**What needs to be done**
Within the data below, state how many lines contain the string "PlayStation". Provide the number only.

[[ The input, beginning ]]

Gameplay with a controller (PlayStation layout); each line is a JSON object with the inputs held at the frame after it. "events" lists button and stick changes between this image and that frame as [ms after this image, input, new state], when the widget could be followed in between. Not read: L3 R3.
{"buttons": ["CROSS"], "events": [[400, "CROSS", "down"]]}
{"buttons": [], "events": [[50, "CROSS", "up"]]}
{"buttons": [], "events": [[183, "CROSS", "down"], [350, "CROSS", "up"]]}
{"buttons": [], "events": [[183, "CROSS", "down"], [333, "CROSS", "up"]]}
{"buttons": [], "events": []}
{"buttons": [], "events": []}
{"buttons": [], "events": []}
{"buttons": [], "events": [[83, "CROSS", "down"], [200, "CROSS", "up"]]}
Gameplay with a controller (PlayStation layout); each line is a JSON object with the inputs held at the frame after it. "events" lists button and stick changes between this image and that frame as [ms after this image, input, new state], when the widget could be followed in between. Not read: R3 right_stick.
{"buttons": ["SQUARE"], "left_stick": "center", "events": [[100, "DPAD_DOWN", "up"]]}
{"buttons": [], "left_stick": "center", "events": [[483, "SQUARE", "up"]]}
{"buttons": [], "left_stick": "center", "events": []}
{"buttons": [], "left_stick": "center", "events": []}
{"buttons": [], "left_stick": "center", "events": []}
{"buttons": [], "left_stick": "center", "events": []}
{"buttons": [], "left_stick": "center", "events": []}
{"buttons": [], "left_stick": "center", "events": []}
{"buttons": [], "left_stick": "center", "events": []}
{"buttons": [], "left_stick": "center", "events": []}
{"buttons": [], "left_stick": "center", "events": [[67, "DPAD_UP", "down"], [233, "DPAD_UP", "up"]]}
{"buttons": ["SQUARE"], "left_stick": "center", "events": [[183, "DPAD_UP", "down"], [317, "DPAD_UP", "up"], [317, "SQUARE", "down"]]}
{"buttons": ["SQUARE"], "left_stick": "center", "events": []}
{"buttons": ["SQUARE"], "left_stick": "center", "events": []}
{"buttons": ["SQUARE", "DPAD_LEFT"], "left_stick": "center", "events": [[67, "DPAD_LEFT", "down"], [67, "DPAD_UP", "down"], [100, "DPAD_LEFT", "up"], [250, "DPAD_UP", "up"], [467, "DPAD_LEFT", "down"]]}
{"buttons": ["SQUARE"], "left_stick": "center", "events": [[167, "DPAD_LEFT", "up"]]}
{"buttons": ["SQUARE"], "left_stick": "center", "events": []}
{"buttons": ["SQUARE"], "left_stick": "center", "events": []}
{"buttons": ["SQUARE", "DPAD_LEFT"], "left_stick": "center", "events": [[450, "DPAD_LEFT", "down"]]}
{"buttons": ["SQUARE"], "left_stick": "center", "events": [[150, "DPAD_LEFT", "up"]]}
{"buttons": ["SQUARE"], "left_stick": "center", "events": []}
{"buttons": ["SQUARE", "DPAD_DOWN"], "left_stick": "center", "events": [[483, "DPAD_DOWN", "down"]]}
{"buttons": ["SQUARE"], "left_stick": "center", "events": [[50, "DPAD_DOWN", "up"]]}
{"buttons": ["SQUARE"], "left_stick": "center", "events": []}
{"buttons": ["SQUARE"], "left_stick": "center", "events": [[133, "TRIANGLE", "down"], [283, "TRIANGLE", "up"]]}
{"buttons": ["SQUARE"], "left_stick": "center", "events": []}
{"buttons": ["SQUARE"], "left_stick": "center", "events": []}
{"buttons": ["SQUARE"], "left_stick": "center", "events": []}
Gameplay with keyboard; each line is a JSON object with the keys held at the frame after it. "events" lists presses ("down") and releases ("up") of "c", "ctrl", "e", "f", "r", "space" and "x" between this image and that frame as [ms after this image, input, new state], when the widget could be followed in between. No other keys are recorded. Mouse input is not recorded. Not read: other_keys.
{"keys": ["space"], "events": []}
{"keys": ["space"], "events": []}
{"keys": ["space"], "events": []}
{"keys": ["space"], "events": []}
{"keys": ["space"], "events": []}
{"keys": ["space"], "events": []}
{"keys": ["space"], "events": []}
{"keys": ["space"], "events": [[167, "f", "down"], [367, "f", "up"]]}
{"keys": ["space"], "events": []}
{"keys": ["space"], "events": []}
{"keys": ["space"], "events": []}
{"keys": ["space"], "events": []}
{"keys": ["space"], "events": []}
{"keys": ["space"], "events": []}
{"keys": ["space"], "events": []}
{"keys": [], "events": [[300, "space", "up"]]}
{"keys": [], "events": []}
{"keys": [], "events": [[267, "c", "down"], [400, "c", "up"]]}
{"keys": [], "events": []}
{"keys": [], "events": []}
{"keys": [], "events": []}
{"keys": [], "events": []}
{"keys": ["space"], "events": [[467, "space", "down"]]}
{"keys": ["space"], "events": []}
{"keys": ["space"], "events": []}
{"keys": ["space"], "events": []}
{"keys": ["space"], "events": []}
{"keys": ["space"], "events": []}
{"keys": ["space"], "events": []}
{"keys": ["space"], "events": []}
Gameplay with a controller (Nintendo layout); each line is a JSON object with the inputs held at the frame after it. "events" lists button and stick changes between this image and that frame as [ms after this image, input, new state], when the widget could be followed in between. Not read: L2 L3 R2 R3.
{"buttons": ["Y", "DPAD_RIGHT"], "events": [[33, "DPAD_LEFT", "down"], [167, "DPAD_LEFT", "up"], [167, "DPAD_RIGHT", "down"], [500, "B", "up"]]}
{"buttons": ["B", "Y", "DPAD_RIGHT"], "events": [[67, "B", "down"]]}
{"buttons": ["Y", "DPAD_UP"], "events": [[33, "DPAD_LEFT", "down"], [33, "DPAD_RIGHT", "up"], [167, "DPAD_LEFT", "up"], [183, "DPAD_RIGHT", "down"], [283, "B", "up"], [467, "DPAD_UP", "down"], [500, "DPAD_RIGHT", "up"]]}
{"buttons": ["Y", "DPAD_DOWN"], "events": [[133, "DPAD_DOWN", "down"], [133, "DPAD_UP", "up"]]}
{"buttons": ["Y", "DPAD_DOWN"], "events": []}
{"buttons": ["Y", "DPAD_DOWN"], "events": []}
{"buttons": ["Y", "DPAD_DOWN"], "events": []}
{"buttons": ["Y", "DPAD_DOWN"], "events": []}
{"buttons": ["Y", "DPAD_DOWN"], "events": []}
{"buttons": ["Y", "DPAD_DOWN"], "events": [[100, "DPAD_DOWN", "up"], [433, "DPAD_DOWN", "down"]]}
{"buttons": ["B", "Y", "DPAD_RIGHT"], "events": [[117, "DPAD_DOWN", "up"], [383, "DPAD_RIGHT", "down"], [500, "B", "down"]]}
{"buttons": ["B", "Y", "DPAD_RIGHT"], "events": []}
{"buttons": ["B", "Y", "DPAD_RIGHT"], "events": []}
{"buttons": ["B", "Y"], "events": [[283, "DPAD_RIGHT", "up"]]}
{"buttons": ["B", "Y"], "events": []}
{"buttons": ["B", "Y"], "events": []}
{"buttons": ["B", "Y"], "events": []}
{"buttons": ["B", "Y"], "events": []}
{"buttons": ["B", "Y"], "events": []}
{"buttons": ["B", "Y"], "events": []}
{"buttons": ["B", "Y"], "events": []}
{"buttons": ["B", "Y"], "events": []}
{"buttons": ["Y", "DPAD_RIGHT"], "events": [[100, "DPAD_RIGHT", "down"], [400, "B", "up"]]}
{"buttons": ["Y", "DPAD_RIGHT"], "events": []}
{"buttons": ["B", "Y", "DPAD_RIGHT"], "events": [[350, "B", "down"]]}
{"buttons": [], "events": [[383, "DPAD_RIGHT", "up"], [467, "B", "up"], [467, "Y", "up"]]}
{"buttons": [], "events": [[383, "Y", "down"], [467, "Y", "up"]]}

[[ The input, end ]]

**Your solution**
2